Legumes also improve physical properties of the soil. This improvement is attributed to increase in stable soil aggregates. Soil particles bind together into stable soil aggregates by the protein, glomalin, secreted by legume roots which serve as binding agent. This aggregates stability increases soil pore space and improve soil tilth which reduces soil erosion and compactness.

Legumes root deeply into the soil and thus they have ability to recycle the plant nutrients from deeper soil profile. This makes possible for plants to use nutrients which are leached down beyond the root zone. This also increases the fertiliser use efficiency of the crop. By the penetration of legume roots deeper into the soil, soil porosity is also increased which increases air movement and water percolation in the soil.

Legumes can be used efficiently in crop rotation. There are also substantial benefits for soil and the following crop. Studies show that after harvesting of chickpea, about 42 kg of nitrogen is readily available for the sowing of the next crop.

Using in crop rotation, legumes reduce the grassy weed problems. The legume plants break the life cycle of many insects and diseases which is important for integrated pest management. Rotation of leguminous crops especially with grasses is very helpful for the control of soil erosion problems and for moisture conservation particularly in dry areas.

Inoculation of legume seeds before sowing with rhizobia is a common practice which increases the ability of legume plants to fix atmospheric nitrogen. Inoculated legumes are well grown and green, signifying functioning, having more nitrogen fixing nodules under reasonable seasonal conditions. The same species without inoculation are likely to be poorly grown and with low ability of nitrogen fixation. Inoculated legumes may produce double or even triple quantity of nitrogen resulting in more biomass production.

Inoculated legumes acquire their nitrogen from the air as diatomic nitrogen rather than from the soil as nitrate. As a result pH of the soil becomes low which is helpful for optimum crop growth and development. The principle of inoculation is based on the ability of an isolate rhizobium to form nodules in a limited genera or species of legumes.

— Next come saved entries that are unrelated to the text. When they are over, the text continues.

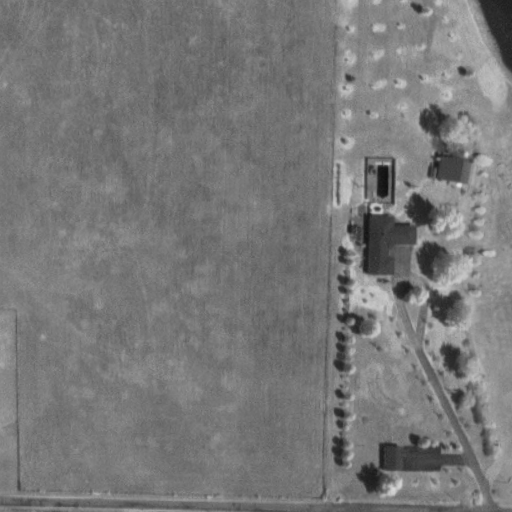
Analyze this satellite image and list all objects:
building: (455, 170)
building: (382, 242)
road: (444, 410)
building: (390, 457)
road: (173, 507)
road: (127, 509)
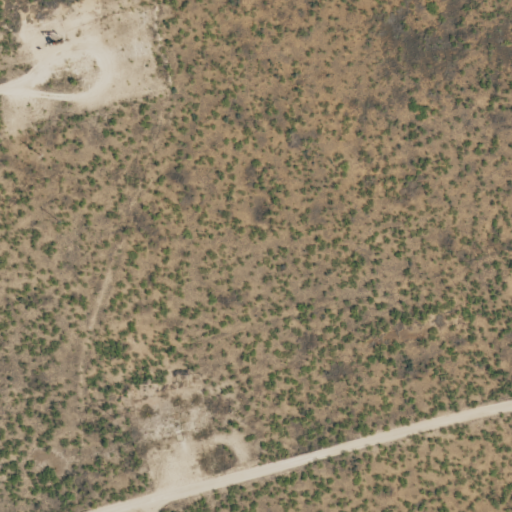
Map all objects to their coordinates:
road: (321, 459)
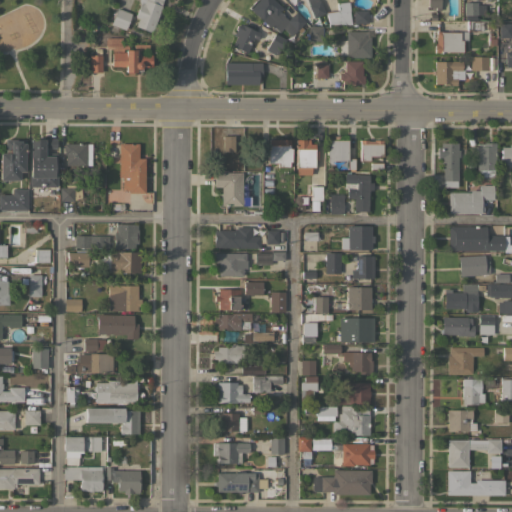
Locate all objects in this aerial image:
building: (433, 4)
building: (434, 4)
building: (315, 7)
building: (472, 10)
building: (145, 13)
building: (147, 14)
building: (338, 14)
building: (339, 14)
building: (274, 16)
building: (275, 16)
building: (358, 16)
building: (360, 16)
building: (118, 18)
building: (121, 18)
building: (474, 25)
building: (505, 30)
building: (314, 33)
building: (243, 37)
building: (242, 38)
building: (447, 41)
building: (449, 41)
building: (355, 43)
park: (30, 44)
building: (274, 44)
building: (355, 44)
road: (187, 53)
road: (63, 55)
road: (399, 56)
building: (115, 58)
building: (132, 58)
building: (135, 58)
building: (507, 59)
building: (508, 59)
building: (94, 61)
building: (93, 62)
building: (477, 63)
building: (478, 63)
building: (319, 70)
building: (320, 71)
building: (240, 72)
building: (349, 72)
building: (446, 72)
building: (447, 72)
building: (241, 73)
building: (351, 73)
road: (255, 110)
building: (227, 143)
building: (368, 148)
building: (369, 148)
building: (335, 150)
building: (277, 151)
building: (228, 152)
building: (278, 152)
building: (338, 152)
building: (76, 153)
building: (304, 153)
building: (76, 154)
building: (505, 154)
building: (481, 155)
building: (483, 155)
building: (506, 155)
building: (12, 158)
building: (11, 159)
building: (40, 162)
building: (41, 163)
building: (449, 163)
building: (447, 164)
building: (130, 167)
building: (129, 168)
building: (227, 187)
building: (228, 187)
building: (356, 190)
building: (357, 190)
building: (64, 193)
building: (66, 194)
building: (314, 196)
building: (511, 197)
building: (13, 199)
building: (14, 199)
building: (469, 199)
building: (467, 200)
building: (333, 203)
building: (335, 206)
road: (255, 220)
building: (124, 235)
building: (125, 235)
building: (269, 236)
building: (270, 236)
building: (235, 237)
building: (358, 237)
building: (233, 238)
building: (355, 238)
building: (470, 239)
building: (472, 239)
building: (90, 240)
building: (89, 241)
building: (1, 250)
building: (2, 250)
building: (40, 255)
building: (41, 255)
building: (267, 256)
building: (264, 257)
building: (75, 259)
building: (77, 259)
building: (119, 261)
building: (121, 261)
building: (329, 262)
building: (332, 262)
building: (228, 263)
building: (229, 263)
building: (470, 265)
building: (472, 265)
building: (361, 267)
building: (362, 267)
building: (33, 281)
building: (32, 285)
building: (250, 287)
building: (252, 287)
building: (497, 289)
building: (497, 290)
building: (3, 293)
building: (121, 297)
building: (122, 297)
building: (356, 297)
building: (358, 297)
building: (227, 298)
building: (459, 298)
building: (461, 298)
building: (225, 299)
building: (274, 301)
building: (276, 301)
building: (319, 303)
building: (70, 304)
building: (71, 304)
building: (318, 304)
building: (504, 305)
building: (503, 306)
road: (170, 311)
road: (408, 311)
building: (230, 319)
building: (10, 320)
building: (229, 321)
building: (7, 322)
building: (483, 324)
building: (484, 324)
building: (115, 325)
building: (116, 325)
building: (456, 325)
building: (454, 326)
building: (353, 329)
building: (355, 329)
building: (307, 331)
building: (261, 335)
building: (91, 344)
building: (93, 344)
building: (226, 353)
building: (227, 353)
building: (506, 353)
building: (506, 353)
building: (3, 354)
building: (4, 355)
building: (36, 357)
building: (38, 357)
building: (350, 358)
building: (460, 359)
building: (355, 360)
building: (461, 360)
building: (92, 363)
building: (93, 363)
road: (56, 365)
road: (290, 366)
building: (307, 366)
building: (305, 367)
building: (251, 369)
building: (264, 381)
building: (262, 382)
building: (306, 383)
building: (307, 387)
building: (505, 388)
building: (506, 389)
building: (469, 390)
building: (113, 391)
building: (115, 391)
building: (470, 391)
building: (229, 392)
building: (230, 392)
building: (352, 392)
building: (352, 393)
building: (10, 394)
building: (12, 394)
building: (74, 394)
building: (319, 409)
building: (323, 413)
building: (29, 414)
building: (500, 415)
building: (31, 416)
building: (113, 417)
building: (113, 418)
building: (464, 418)
building: (5, 419)
building: (6, 419)
building: (458, 420)
building: (226, 421)
building: (351, 421)
building: (229, 422)
building: (350, 422)
building: (93, 443)
building: (301, 443)
building: (302, 443)
building: (274, 445)
building: (275, 445)
building: (78, 446)
building: (465, 449)
building: (467, 449)
building: (69, 450)
building: (226, 451)
building: (230, 451)
building: (354, 453)
building: (356, 453)
building: (5, 455)
building: (5, 455)
building: (26, 456)
building: (494, 461)
building: (17, 476)
building: (82, 476)
building: (83, 476)
building: (18, 477)
building: (122, 479)
building: (123, 479)
building: (234, 481)
building: (238, 482)
building: (341, 482)
building: (342, 482)
building: (468, 484)
building: (470, 484)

Supply of some nitrogen fertiliser may be advantageous with respect to fast growth and development. In addition to all other traits, many legumes are highly drought tolerant and grow well even in small amounts of water.

Legume trees are utilised for a variety of other purposes including timber, medicine, tannins and gums. Various species are used as an insecticide, fish poison or molluscicide. Some legume trees yield valuable resins, used in varnishes, paints and lacquers and others are the source of dyes.

Leguminous shrubs and trees have also been used as ornamentals. Ornamental legumes include acacia, prosopis, cassia and erythrina species.